Top Stories Without The Fluff

How to avoid contagion in a shared home with unvaccinated people

Photo supplied

Perhaps you live in a shared home with people who are reluctant to receive the COVID-19 vaccine or who for some reason or reason do not want or decide not to get vaccinated. For this, the Centers for Disease Control and Prevention (CDC, for its acronym in English) have prepared guidelines to coexist and avoid contagion.

Shared or group housing includes apartments, condominiums, student or teacher residences, state and national park staff housing, transitional housing, and shelters for victims of abuse and domestic violence.

Shared housing residents often meet for social, recreational, and leisure gatherings, sharing mealtimes, laundry facilities, stairs, and elevators where they are in close contact, and may find it difficult to maintain their distance to prevent the spread of COVID-19.

The CDC recommends that you be flexible, the rules may be different in common areas. Keep 6 feet of social (physical) distance between you and anyone you don’t live with. This may imply that there are alternative activities, canceled activities or that some areas are closed.

If you see people in tight areas, such as stairs and elevators, consider taking them in turns. The following are some examples of how the rules can change in common spaces:

Kitchens, dining rooms, laundries, shared bathrooms

  • Access should be given, but the number of people should be restricted, so that everyone can maintain a distance of at least 6 feet from each other.
  • People who are sick, their roommates, and those who are at higher risk of becoming seriously ill from COVID-19 should eat (or be fed) in their rooms, if possible.
  • Do not share plates, glasses, silverware, cups, or kitchen utensils.
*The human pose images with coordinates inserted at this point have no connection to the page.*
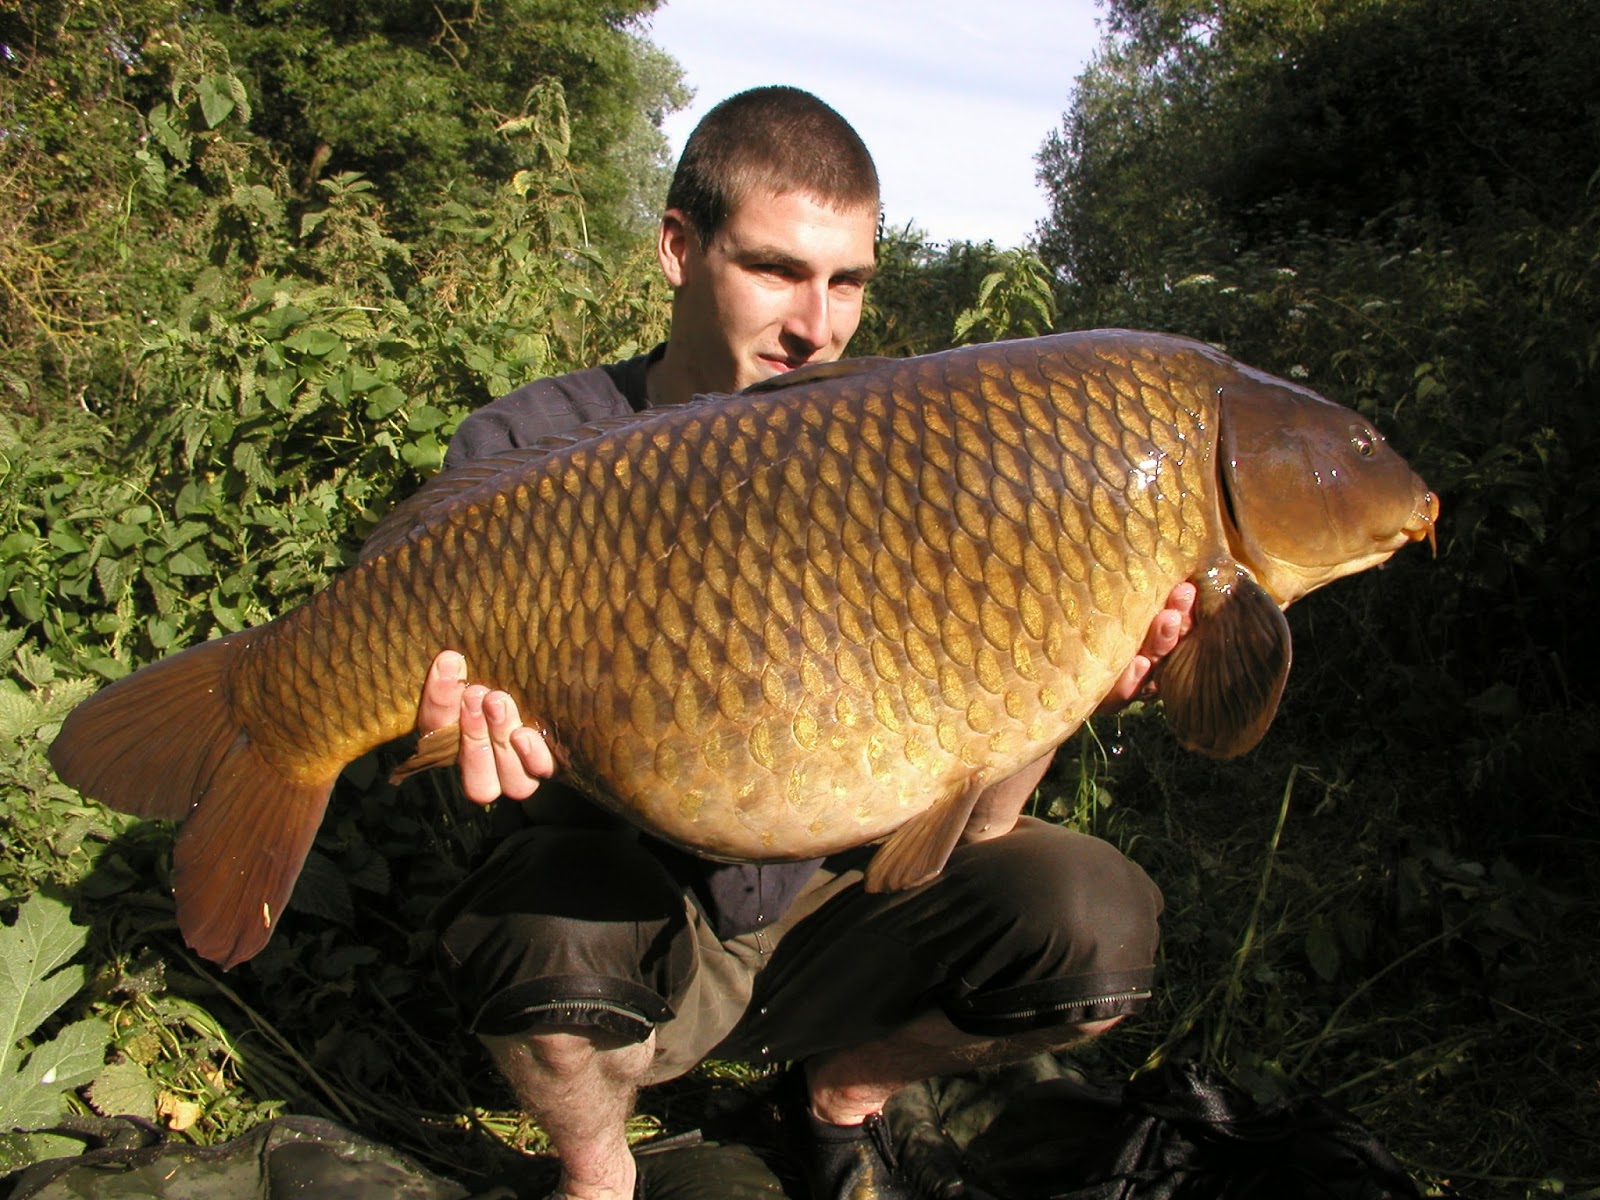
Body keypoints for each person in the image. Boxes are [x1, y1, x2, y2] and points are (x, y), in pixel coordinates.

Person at [410, 87, 1195, 1200]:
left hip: (844, 905)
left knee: (1095, 922)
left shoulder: (914, 449)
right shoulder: (534, 449)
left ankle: (845, 1090)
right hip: (645, 914)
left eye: (848, 283)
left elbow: (981, 820)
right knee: (540, 922)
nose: (815, 326)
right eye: (776, 270)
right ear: (679, 248)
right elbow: (502, 801)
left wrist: (1066, 674)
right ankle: (597, 1171)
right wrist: (478, 748)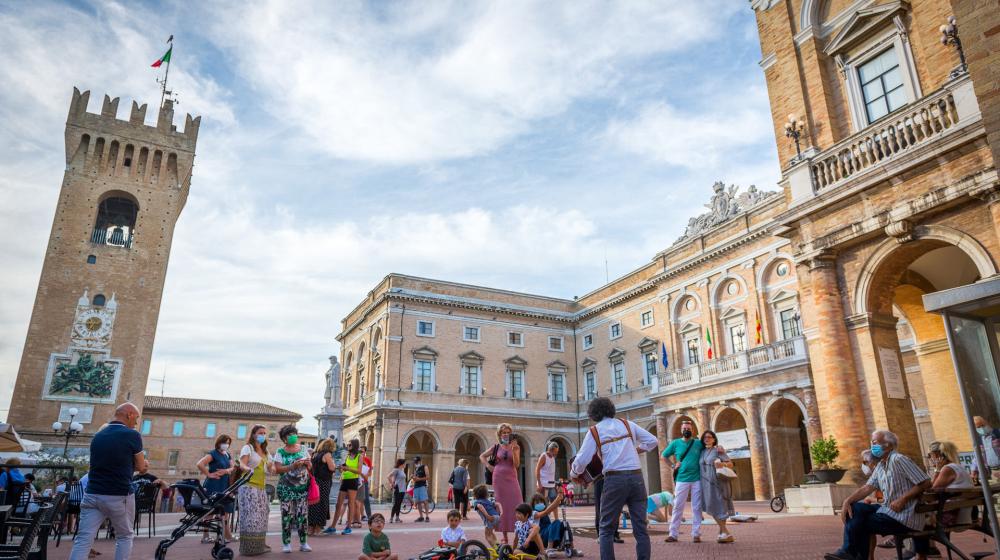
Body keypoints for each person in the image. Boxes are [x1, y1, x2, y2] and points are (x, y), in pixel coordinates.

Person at [571, 397, 658, 560]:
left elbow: (582, 460)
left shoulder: (595, 431)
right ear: (611, 409)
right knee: (640, 527)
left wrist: (574, 473)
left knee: (606, 528)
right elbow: (653, 441)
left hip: (614, 479)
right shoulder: (627, 424)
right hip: (636, 477)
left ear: (593, 414)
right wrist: (637, 450)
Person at [824, 430, 932, 560]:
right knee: (855, 508)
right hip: (887, 510)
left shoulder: (899, 460)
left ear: (889, 445)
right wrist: (847, 501)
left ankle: (853, 554)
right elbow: (868, 487)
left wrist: (903, 499)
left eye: (875, 443)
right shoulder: (881, 465)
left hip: (903, 515)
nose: (872, 446)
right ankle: (849, 552)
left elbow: (926, 482)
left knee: (860, 523)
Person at [68, 403, 144, 560]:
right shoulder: (132, 435)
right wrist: (142, 465)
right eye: (136, 418)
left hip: (92, 494)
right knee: (124, 536)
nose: (136, 423)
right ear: (129, 414)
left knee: (83, 539)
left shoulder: (98, 436)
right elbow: (142, 467)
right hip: (118, 494)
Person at [662, 419, 704, 543]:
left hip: (697, 479)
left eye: (689, 429)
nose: (686, 430)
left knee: (696, 507)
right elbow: (664, 456)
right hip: (681, 479)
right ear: (681, 430)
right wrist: (672, 465)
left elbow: (709, 447)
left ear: (693, 430)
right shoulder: (675, 443)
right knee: (677, 506)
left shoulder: (698, 443)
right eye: (684, 429)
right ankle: (673, 534)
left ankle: (696, 534)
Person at [273, 424, 312, 552]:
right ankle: (286, 544)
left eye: (294, 433)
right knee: (287, 515)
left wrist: (307, 464)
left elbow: (310, 466)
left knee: (302, 515)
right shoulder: (280, 452)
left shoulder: (303, 448)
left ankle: (303, 542)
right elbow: (278, 469)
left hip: (302, 488)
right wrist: (292, 466)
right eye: (289, 435)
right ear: (284, 438)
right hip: (286, 489)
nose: (293, 436)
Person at [480, 423, 522, 543]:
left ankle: (518, 533)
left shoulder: (516, 447)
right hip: (498, 478)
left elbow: (517, 464)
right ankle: (504, 535)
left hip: (512, 477)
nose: (506, 434)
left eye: (508, 432)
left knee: (516, 503)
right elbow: (482, 456)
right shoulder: (496, 447)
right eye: (504, 432)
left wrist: (514, 450)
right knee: (502, 505)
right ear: (499, 434)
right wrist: (488, 466)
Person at [238, 424, 272, 556]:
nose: (263, 435)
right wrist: (247, 469)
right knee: (250, 518)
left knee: (262, 517)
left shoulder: (266, 452)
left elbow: (271, 468)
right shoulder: (248, 448)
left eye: (264, 433)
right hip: (248, 487)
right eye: (260, 432)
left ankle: (259, 545)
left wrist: (273, 468)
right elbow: (242, 464)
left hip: (261, 488)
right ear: (253, 434)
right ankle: (248, 548)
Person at [197, 434, 236, 543]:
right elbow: (200, 464)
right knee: (210, 512)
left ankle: (226, 535)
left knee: (226, 510)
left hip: (225, 485)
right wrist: (208, 474)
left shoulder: (227, 455)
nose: (226, 445)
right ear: (219, 443)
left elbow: (233, 467)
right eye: (225, 442)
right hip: (214, 485)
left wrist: (226, 471)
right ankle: (206, 536)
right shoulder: (213, 454)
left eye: (228, 443)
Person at [699, 430, 735, 543]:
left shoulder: (718, 450)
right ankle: (723, 533)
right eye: (705, 437)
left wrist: (722, 464)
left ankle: (725, 532)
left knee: (720, 506)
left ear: (714, 439)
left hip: (718, 483)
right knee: (711, 506)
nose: (707, 439)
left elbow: (730, 464)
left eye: (709, 437)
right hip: (705, 484)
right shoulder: (702, 452)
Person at [928, 441, 974, 526]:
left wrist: (937, 470)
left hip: (953, 516)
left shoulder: (948, 469)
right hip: (963, 512)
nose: (930, 459)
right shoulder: (958, 467)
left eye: (929, 455)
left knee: (915, 522)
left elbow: (932, 491)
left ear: (937, 455)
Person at [329, 438, 363, 534]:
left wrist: (347, 468)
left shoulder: (359, 456)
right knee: (338, 504)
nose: (348, 447)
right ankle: (333, 526)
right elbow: (345, 468)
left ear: (355, 446)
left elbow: (359, 471)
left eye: (350, 445)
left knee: (351, 503)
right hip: (344, 480)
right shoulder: (347, 456)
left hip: (353, 481)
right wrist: (341, 469)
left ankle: (348, 527)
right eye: (348, 445)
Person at [308, 438, 337, 536]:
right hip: (324, 482)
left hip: (315, 482)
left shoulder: (315, 455)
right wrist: (335, 464)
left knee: (313, 504)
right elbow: (331, 468)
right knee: (322, 504)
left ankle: (310, 529)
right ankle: (318, 529)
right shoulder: (327, 454)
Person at [972, 416, 1000, 483]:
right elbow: (977, 456)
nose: (981, 428)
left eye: (982, 425)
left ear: (986, 423)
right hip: (993, 471)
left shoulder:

Non-disposable utensils and tableware should be handled with gloves and washed in hot water and dish soap or in a dishwasher.
  • Guidelines for laundry, such as laundry and handling instructions, should be published.
  • Sinks can be a source of infection and placing toothbrushes directly on countertops should be avoided. Small bags can be used for personal items, so that they do not come into contact with the bathroom counter.

The CDC recommends that the ill person, their roommates, and close contacts adhere to voluntary isolation and limit their use of common spaces as much as possible.